Caring for someone with Alzheimer’s disease and other dementias can be challenging to the point where restraints seem like a sensible solution. But there are alternatives to this controversial technique.
Globally, Alzheimer’s disease is the most common type of dementia to affect the memory, judgement and thinking of older people. There’s no cure or proven means of preventing this condition and, as the world’s population ages, more people are expected to take on the responsibility of caring for someone with some form of dementia.
Over 321,600 Australians are currently living with dementia and that number is expected to rise to some 400,000 in less than 10 years. Additionally, an estimated 1.2 million Australians are already caring for someone with dementia.
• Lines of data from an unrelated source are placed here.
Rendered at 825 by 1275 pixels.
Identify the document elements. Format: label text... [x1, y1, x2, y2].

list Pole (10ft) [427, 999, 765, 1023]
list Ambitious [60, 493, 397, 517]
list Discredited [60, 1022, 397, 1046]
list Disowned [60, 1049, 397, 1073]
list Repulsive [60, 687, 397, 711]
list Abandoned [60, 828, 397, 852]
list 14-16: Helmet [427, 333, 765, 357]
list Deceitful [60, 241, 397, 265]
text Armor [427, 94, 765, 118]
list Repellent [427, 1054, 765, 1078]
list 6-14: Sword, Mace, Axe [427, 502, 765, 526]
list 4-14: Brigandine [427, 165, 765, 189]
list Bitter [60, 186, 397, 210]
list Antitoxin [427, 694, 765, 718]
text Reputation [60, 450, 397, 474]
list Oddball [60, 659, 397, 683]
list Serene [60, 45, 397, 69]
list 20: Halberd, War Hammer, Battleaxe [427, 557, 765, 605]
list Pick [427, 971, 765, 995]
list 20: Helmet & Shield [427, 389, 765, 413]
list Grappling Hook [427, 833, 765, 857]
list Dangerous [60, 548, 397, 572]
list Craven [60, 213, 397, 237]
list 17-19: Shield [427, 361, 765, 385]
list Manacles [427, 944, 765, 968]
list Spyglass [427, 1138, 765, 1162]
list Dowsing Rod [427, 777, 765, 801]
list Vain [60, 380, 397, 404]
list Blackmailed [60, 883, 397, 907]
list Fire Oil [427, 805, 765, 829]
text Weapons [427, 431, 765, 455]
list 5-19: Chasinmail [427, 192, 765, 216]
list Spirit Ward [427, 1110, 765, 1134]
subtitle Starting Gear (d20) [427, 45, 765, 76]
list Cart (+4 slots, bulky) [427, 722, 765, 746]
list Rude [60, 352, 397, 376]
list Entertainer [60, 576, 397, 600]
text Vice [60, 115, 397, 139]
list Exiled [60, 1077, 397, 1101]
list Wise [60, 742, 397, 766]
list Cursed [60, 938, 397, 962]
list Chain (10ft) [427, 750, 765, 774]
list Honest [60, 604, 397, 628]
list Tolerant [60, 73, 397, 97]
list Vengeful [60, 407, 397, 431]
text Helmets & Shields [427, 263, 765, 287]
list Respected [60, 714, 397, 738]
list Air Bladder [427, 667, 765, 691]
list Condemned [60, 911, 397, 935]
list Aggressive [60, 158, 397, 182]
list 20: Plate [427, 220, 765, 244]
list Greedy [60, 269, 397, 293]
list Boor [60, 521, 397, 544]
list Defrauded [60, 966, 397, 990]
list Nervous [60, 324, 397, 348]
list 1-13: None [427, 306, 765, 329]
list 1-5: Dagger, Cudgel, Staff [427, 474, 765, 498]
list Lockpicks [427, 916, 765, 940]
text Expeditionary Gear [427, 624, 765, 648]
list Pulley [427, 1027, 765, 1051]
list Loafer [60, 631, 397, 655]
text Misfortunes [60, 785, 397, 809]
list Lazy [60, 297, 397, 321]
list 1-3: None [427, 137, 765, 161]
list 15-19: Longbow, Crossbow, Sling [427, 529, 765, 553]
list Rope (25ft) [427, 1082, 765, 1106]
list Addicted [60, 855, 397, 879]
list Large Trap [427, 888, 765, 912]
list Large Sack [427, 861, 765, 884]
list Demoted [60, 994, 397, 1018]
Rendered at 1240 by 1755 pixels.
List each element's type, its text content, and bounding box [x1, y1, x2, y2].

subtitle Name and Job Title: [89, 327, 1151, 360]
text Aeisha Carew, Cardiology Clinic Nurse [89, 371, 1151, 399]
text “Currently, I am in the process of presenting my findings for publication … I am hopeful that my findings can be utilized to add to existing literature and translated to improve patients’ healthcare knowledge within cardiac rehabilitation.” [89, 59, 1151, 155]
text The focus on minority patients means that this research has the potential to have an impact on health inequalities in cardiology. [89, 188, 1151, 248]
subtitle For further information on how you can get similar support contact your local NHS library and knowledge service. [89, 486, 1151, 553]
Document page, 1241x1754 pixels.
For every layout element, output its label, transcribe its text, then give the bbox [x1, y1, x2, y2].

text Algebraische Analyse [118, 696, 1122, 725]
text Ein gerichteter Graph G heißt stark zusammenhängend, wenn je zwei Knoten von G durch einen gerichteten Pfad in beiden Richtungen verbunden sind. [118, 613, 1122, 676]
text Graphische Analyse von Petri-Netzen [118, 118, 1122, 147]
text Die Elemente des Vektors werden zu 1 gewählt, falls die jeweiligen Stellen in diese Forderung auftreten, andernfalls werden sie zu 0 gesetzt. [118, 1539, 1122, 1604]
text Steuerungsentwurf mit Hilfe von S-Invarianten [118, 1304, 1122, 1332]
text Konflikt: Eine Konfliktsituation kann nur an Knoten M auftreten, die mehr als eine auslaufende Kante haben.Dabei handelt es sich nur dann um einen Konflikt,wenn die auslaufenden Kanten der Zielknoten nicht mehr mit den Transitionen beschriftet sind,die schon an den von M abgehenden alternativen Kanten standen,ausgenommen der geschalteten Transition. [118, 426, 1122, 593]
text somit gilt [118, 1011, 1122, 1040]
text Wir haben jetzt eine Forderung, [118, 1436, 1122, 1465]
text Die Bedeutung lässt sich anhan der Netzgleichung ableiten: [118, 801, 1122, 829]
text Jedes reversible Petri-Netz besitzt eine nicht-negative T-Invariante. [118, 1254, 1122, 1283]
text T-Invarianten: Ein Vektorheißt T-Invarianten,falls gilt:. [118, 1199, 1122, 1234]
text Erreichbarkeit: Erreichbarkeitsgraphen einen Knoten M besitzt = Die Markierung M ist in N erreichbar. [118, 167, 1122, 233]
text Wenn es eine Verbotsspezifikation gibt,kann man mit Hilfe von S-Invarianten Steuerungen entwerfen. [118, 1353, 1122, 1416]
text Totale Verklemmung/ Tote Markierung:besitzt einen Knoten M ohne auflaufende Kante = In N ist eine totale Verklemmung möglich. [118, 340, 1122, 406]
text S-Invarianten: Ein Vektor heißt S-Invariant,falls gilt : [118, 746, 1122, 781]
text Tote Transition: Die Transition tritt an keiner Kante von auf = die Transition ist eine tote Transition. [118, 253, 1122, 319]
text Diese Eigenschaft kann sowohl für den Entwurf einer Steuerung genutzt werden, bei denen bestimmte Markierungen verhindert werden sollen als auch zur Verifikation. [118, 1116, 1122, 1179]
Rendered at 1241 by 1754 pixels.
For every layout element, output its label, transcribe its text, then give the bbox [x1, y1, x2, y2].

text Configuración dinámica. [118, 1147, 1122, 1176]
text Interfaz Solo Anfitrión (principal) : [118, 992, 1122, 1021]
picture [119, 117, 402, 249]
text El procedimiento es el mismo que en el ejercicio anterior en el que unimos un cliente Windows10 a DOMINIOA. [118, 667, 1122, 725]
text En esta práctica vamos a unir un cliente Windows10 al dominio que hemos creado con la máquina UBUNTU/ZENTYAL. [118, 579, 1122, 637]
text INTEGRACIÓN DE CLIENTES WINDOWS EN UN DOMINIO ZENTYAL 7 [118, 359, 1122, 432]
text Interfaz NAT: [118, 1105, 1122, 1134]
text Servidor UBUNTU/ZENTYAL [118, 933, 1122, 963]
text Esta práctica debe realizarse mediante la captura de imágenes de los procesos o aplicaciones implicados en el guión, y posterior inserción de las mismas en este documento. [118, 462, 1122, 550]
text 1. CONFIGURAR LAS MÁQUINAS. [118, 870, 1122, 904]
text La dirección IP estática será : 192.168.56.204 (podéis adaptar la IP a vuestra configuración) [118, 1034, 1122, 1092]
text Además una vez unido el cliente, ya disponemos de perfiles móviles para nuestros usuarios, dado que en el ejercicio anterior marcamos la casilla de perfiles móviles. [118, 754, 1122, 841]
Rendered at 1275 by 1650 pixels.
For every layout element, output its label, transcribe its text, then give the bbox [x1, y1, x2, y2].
Even though dementia affects people in different ways, research suggests that between 60% and 90% of dementia patients will display aggressive or challenging behaviours at some point during the course of their condition.
Did you know?
Because Alzheimer’s disease affects the brain, and the brain is the organ that controls our behaviour, it’s safe to say that the disease not only affects our physical state but our mental state as well. The following are a few ways in which challenging behaviour manifests itself:
• Repetitive questioning
• Angry or tearful outbursts
• Pacing and wandering
• Disturbed sleep patterns
• Shouting and screaming
One or more of these behaviours will usually occur during the moderate to severe stages of the disease, and can be a cause for distress for both the patient and the caregiver. And while the immediate reaction would be to restrain the affected person, one has to consider whether this is the best solution. The use of restraints is now widely viewed as abusive and undesirable, even though it was often used in the past.
More pain than gain
Restraints have been shown to create serious and sometimes irreversible damage to the already fragile physical and mental state of people with dementia.
Some of the side effects of improper use of restraints include:
• Pressure sores and infection of existing sores
• Muscle wasting
• Balance problems
• Loss of dignity
So, what are the alternative measures for caregivers to use when confronted with challenging behaviour?
Learn to recognise the triggers
Firstly, it’s important to recognise the triggers of sudden agitation or aggression. This differs from person to person, but may include:
• Boredom, inactivity and sensory deprivation
• Lack of social contact and loneliness
• Not liking or trusting a particular caregiver
• Inability to complete tasks
• Physical discomfort such as thirst, pain or sitting too long
• High noise levels from TV or radio
Prevention is better than cure
Preventative measures may not always work, but there’s no harm in adopting the following steps when taking care of someone in the moderate to severe stages of Alzheimer’s disease:
• Look out for the warning signs of aggression
• Ensure the person with Alzheimer’s disease is comfortable
• Eliminate possible causes of stress
• Don’t place too many demands on the person
• Keep daily activities unrushed and consistent
• Try to keep the environment consistent
• Always speak in a calm and reassuring voice
• Avoid confrontation
• Make sure the person gets enough exercise
REMEMBER: These are merely alternatives to consider in place of restraints. It’s best to consult a doctor if the person’s behaviour becomes harmful and unmanageable.